Effects of temporal pulse shaping on cracking susceptibility of 6061-T6 aluminum Nd:YAG laser welds

Pulsed laser beam welds of 6061-T6 aluminum alloy hermetic packages for encapsulation of sensitive electronic and optoelectronic components typically exhibit severe solidification cracking when a conventional rectangular or on/off laser pulse is employed. In this study, the effects of temporal pulse shaping on the solidification cracking susceptibility of Nd: YAG pulsed laser welds made in 6061-T6 aluminum were investigated. The results showed that it was possible to eliminate solidification cracking in 6061-T6 pulsed Nd: YAG laser seam welds by decreasing the ramp-down gradient of the laser pulse power after the main welding pulse sector.

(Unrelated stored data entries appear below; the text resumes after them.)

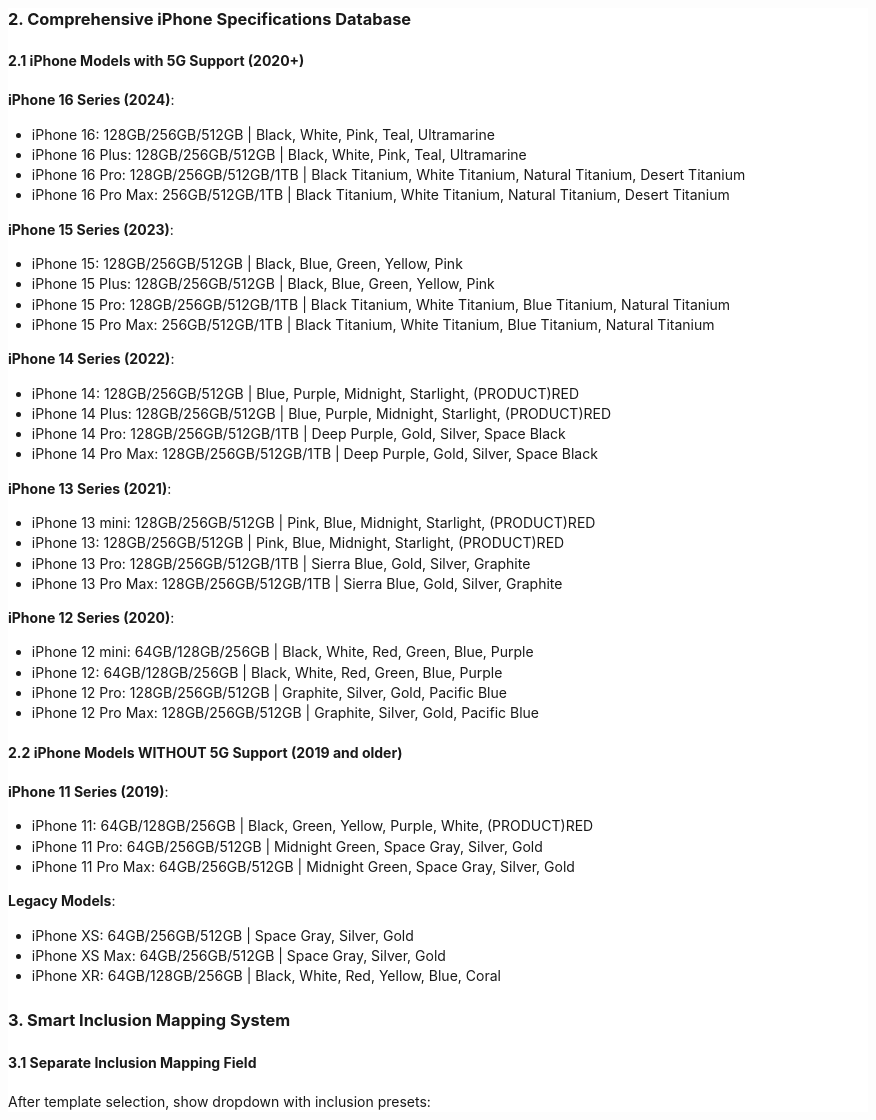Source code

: ### 2. Comprehensive iPhone Specifications Database

#### 2.1 iPhone Models with 5G Support (2020+)
**iPhone 16 Series (2024)**:
- iPhone 16: 128GB/256GB/512GB | Black, White, Pink, Teal, Ultramarine  
- iPhone 16 Plus: 128GB/256GB/512GB | Black, White, Pink, Teal, Ultramarine
- iPhone 16 Pro: 128GB/256GB/512GB/1TB | Black Titanium, White Titanium, Natural Titanium, Desert Titanium
- iPhone 16 Pro Max: 256GB/512GB/1TB | Black Titanium, White Titanium, Natural Titanium, Desert Titanium

**iPhone 15 Series (2023)**:
- iPhone 15: 128GB/256GB/512GB | Black, Blue, Green, Yellow, Pink
- iPhone 15 Plus: 128GB/256GB/512GB | Black, Blue, Green, Yellow, Pink  
- iPhone 15 Pro: 128GB/256GB/512GB/1TB | Black Titanium, White Titanium, Blue Titanium, Natural Titanium
- iPhone 15 Pro Max: 256GB/512GB/1TB | Black Titanium, White Titanium, Blue Titanium, Natural Titanium

**iPhone 14 Series (2022)**:
- iPhone 14: 128GB/256GB/512GB | Blue, Purple, Midnight, Starlight, (PRODUCT)RED
- iPhone 14 Plus: 128GB/256GB/512GB | Blue, Purple, Midnight, Starlight, (PRODUCT)RED
- iPhone 14 Pro: 128GB/256GB/512GB/1TB | Deep Purple, Gold, Silver, Space Black
- iPhone 14 Pro Max: 128GB/256GB/512GB/1TB | Deep Purple, Gold, Silver, Space Black

**iPhone 13 Series (2021)**:
- iPhone 13 mini: 128GB/256GB/512GB | Pink, Blue, Midnight, Starlight, (PRODUCT)RED
- iPhone 13: 128GB/256GB/512GB | Pink, Blue, Midnight, Starlight, (PRODUCT)RED
- iPhone 13 Pro: 128GB/256GB/512GB/1TB | Sierra Blue, Gold, Silver, Graphite
- iPhone 13 Pro Max: 128GB/256GB/512GB/1TB | Sierra Blue, Gold, Silver, Graphite

**iPhone 12 Series (2020)**:
- iPhone 12 mini: 64GB/128GB/256GB | Black, White, Red, Green, Blue, Purple
- iPhone 12: 64GB/128GB/256GB | Black, White, Red, Green, Blue, Purple
- iPhone 12 Pro: 128GB/256GB/512GB | Graphite, Silver, Gold, Pacific Blue
- iPhone 12 Pro Max: 128GB/256GB/512GB | Graphite, Silver, Gold, Pacific Blue

#### 2.2 iPhone Models WITHOUT 5G Support (2019 and older)
**iPhone 11 Series (2019)**:
- iPhone 11: 64GB/128GB/256GB | Black, Green, Yellow, Purple, White, (PRODUCT)RED
- iPhone 11 Pro: 64GB/256GB/512GB | Midnight Green, Space Gray, Silver, Gold
- iPhone 11 Pro Max: 64GB/256GB/512GB | Midnight Green, Space Gray, Silver, Gold

**Legacy Models**:
- iPhone XS: 64GB/256GB/512GB | Space Gray, Silver, Gold
- iPhone XS Max: 64GB/256GB/512GB | Space Gray, Silver, Gold
- iPhone XR: 64GB/128GB/256GB | Black, White, Red, Yellow, Blue, Coral

### 3. Smart Inclusion Mapping System

#### 3.1 Separate Inclusion Mapping Field
After template selection, show dropdown with inclusion presets:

Crack-free welds were produced over a limited range of trailing ramp-down gradients; however, intermittent solidification cracking recurred when the gradient was further decreased. The solidification cracking susceptibility was also found to increase with increasing peak power density of the main welding sector. Use of a trailing ramp-down pulse shape was found to affect the solidification morphology of the welds. The width of the initial planar grain growth layer at the fusion boundaries and the dendrite and cell spacing increased with decreasing ramp-down gradient. EDS measurements of the overall chemical composition of the solidification crack surfaces of welds showed that microsegregation of Mg, Si, Fe, and Cu to the grain boundaries increased with decreasing ramp-down gradients. This was thought to be the reason for the return of intermittent cracking when low ramp-down gradients were used.